Why would you do more than that, I don't in a bookshop when buying. It either gets the thumbs up or big downer!
I have a critique group for crits. I don't need a critique from an agent or editor who is saying no. When the publishing pro says "yes," THAT'S when I want my critique (i.e. editing letter).
And may I politely disagree with you?
My first published novel was rejected with a few notes (on what specifically in the book didn't work for him) from an editor who read the full. I revised immediately and changed specifically what he didn't like and sent the Ms back.
The book was published and received an Edgar Award nomination. It's o.p. now. I did four of them in that series and it was a nice little run.
May I point out that the editor did not suggest changes nor did he suggest I resubmit. He just said what he didn't like. I did the changes and resubmission on my own. In fact, without telling my agent.
The Decreed says
I'm going to have to respectfully disagree with the majority here. While it's true that agents say jump and writers grab a pogo stick, it's hard for me to buy this argument from you personally, Nathan; you, the one who holds query critiques and page critiques weekly and dishes the best criticisms of everyone who comments.

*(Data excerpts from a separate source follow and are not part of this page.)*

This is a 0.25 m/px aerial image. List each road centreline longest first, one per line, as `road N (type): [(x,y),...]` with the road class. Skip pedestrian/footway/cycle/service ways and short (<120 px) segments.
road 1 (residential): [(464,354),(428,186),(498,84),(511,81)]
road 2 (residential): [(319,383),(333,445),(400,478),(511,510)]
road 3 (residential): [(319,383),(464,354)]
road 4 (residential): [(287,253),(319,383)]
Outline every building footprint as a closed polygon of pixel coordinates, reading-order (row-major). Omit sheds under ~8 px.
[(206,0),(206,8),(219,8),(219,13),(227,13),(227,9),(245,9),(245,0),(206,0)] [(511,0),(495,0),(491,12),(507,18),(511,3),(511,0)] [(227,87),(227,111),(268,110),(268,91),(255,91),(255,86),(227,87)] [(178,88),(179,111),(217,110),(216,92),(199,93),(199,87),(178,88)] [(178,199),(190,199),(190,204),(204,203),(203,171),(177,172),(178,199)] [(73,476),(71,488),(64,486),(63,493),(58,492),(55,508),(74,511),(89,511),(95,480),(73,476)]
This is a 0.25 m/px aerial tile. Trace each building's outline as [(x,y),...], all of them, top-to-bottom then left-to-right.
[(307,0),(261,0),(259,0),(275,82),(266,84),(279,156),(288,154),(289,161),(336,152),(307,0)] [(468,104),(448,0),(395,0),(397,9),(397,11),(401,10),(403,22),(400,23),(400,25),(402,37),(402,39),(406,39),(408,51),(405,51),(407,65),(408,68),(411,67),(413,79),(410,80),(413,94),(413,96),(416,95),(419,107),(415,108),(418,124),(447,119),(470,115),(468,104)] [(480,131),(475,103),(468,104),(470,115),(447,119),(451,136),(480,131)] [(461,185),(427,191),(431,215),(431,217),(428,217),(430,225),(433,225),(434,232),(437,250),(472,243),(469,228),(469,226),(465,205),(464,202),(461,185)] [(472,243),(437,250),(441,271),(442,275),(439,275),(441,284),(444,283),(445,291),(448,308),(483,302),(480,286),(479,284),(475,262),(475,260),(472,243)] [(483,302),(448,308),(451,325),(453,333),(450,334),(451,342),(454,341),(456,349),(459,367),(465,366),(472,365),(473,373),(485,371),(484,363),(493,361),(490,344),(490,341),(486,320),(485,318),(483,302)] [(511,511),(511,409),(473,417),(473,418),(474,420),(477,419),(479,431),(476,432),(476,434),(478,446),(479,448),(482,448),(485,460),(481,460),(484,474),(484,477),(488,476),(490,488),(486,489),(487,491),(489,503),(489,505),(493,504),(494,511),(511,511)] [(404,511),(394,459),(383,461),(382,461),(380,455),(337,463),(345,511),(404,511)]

I find it hard to believe you don't have some idea on most if not all partials you look at. Other agents, I dunno, but you?
It may have something to do with your confidence in your advice, but–in my humble, poorly informed, altogether worthless opinion–not your ability or insight.
Thanks for the insight. I know people who've done edits based on any scrap of feedback from an agent and the problem with that is you end up writing for that one person. If you're lucky enough to get responses/feedback from multiple agents and you can see a trend then it's time to take another stab at the MS.
LM Preston says
Since I've gotten my share of the vague form letters, I'm glad to see why. Also, I'd venture to say, the writer won't make tons of changes based on just one agent's feedback. Someone's trash maybe another's treasure.
I thought your rejection on my full was very helpful, Nathan. It also helped me see how taste varies when I got other rejections on my full from other agents who all cited different reasons.
Anyway, I plucked up the courage to ask one of them for more information, and he did a very nice redline of my first 50 pages, and asked me to rewrite.
You are one class act, Mr. Bransford. Your positive tone and respectful attitude are refreshing and appreciated.
Look, as long as your form rejection letters include all those cryptic clues about the treasure buried under the streets of San Francisco, nobody will mind getting them.
"…If I get more than one rejection that says, 'the tone isn't working for me', then I know that's something I need to work on…"
I wouldn't count on it — especially if it's only for a partial or a few pages pasted in. A LOT of agents have form rejects that say, "I liked the concept but not the voice, blah, blah blah." BUT it's their standard form, they send to everyone. Then you've got all these rejected writers trying to fix some arbitrary thing that isn't really wrong.
I got a response to a query which said, in its entirety:
"Why, God, Why?"
What, if anything, should I read into that?
Dawn Maria says
Thanks for this insight Nathan. I had two form rejections on partials and I took them very hard, mostly because they weren't personal. Seen from this perspective, I will calibrate my expectations to a more realistic level next time. I wish I had read this post last fall, it would have saved me a lot of heartache!
Nikole Hahn says
And I don't expect more than a form letter, but getting something personal on it is like recieving an early Christmas present–it's called hope.
Still, I would rather recieve vague feedback than wrong feedback. As a writer, I don't fault you at all.
Funny! I once sent a short story to a magazine in the morning (regular mail) and the material was returned with the rejection on the same day!
360 feedback says
Well, if those partial are unnecessary for you then you should not accept them.